→ Input data:
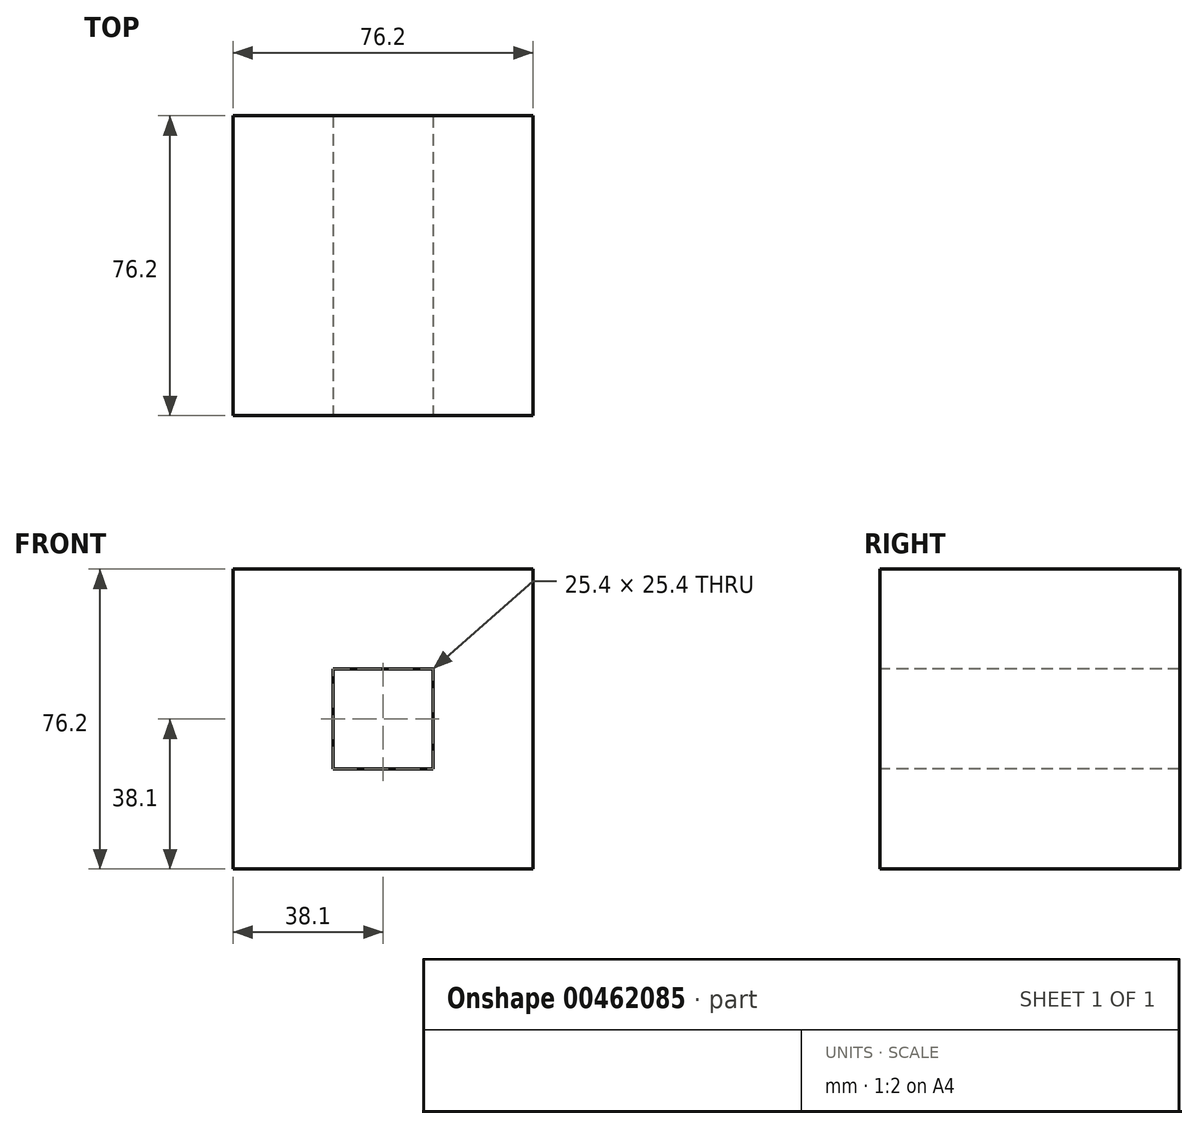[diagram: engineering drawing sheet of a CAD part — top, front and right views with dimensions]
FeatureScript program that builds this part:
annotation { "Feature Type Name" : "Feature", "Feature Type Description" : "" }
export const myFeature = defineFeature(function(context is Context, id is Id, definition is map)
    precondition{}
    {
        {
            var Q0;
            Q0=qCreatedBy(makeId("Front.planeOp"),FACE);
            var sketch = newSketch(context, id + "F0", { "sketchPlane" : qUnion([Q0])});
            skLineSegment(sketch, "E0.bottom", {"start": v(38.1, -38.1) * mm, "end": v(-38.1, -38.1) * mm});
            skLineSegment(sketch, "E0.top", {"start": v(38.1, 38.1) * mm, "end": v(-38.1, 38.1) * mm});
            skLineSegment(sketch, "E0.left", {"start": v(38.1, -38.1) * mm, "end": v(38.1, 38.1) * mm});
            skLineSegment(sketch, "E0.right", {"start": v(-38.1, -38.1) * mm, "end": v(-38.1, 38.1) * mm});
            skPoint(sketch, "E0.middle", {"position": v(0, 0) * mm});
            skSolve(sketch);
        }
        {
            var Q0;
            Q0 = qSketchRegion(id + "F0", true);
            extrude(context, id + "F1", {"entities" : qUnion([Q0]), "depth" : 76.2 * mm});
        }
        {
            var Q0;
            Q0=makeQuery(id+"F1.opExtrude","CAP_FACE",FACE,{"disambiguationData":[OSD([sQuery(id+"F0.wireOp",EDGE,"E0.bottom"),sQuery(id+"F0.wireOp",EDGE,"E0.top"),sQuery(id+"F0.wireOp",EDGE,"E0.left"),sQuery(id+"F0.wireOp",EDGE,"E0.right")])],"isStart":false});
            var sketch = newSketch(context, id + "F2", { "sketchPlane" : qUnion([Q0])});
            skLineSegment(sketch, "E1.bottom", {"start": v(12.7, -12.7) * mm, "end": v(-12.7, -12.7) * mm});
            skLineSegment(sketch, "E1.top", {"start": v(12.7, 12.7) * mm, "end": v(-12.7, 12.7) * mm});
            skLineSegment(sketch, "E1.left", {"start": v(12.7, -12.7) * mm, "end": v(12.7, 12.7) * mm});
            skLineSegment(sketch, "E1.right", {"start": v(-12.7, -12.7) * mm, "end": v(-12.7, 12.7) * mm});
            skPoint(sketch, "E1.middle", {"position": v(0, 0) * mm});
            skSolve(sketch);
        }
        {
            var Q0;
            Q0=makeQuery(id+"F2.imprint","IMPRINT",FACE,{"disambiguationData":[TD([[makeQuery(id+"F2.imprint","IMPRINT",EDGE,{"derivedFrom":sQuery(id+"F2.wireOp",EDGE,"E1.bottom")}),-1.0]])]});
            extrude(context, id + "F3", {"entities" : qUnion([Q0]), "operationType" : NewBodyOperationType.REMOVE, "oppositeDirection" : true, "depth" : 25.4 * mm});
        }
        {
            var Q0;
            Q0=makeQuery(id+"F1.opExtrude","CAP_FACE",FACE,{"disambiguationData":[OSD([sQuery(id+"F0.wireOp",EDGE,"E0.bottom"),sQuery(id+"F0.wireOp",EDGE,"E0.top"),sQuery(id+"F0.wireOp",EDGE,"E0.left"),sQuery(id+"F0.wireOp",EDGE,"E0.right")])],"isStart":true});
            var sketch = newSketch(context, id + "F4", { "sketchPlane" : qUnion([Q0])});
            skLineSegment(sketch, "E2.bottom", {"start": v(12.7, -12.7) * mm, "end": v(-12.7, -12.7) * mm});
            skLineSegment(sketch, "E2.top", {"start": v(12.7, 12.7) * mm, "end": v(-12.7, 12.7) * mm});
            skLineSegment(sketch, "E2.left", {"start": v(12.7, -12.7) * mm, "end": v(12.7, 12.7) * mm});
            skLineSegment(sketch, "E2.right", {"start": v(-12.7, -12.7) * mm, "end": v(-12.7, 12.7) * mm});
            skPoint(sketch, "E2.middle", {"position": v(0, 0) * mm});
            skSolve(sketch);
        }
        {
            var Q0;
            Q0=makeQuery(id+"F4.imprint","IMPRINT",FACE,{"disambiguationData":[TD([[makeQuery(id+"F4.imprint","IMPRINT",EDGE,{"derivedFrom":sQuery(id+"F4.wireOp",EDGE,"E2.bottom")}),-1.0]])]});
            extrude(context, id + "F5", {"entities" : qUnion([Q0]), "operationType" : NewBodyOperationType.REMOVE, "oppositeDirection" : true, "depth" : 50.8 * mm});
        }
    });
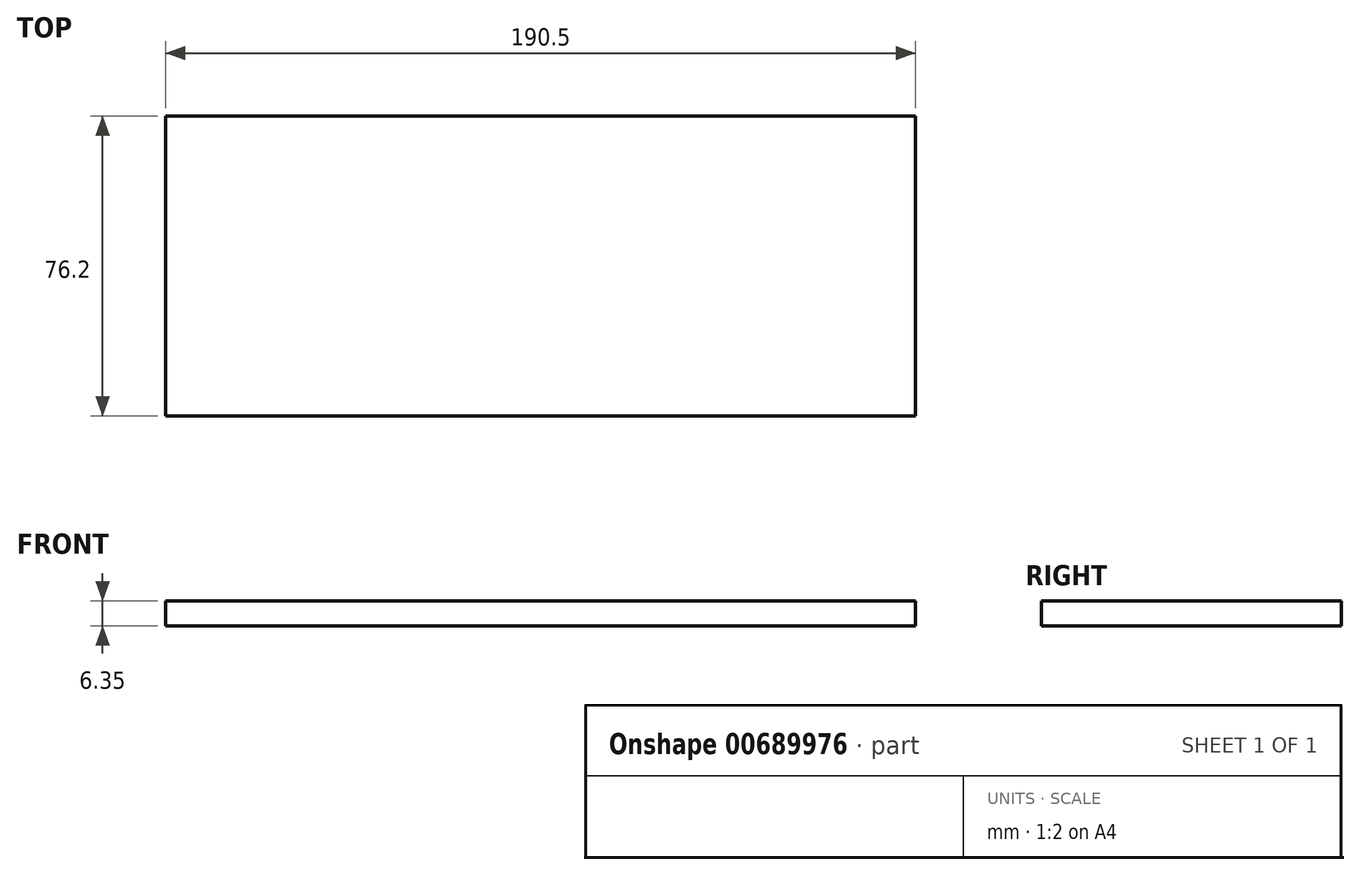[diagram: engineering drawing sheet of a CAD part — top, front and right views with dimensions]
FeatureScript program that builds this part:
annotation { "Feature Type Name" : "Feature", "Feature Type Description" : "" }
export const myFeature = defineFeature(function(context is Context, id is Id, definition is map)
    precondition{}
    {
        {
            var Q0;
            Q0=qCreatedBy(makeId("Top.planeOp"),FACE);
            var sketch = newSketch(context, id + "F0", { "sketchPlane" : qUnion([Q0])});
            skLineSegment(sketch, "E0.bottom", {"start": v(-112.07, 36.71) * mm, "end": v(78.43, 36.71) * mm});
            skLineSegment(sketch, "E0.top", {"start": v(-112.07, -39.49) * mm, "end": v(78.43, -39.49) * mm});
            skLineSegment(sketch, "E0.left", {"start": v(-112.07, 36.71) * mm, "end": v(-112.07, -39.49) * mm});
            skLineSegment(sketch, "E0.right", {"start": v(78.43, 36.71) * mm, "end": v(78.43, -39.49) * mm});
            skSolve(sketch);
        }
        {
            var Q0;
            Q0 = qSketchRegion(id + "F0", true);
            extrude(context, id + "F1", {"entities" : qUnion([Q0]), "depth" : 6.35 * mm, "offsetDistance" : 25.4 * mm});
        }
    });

→ Work to be completed:
Pull out every line of the material above that contains the string "middle", matching its case exactly.

→ Solved exercise:
            skPoint(sketch, "E0.middle", {"position": v(0, 0) * mm});
            skPoint(sketch, "E1.middle", {"position": v(0, 0) * mm});
            skPoint(sketch, "E2.middle", {"position": v(0, 0) * mm});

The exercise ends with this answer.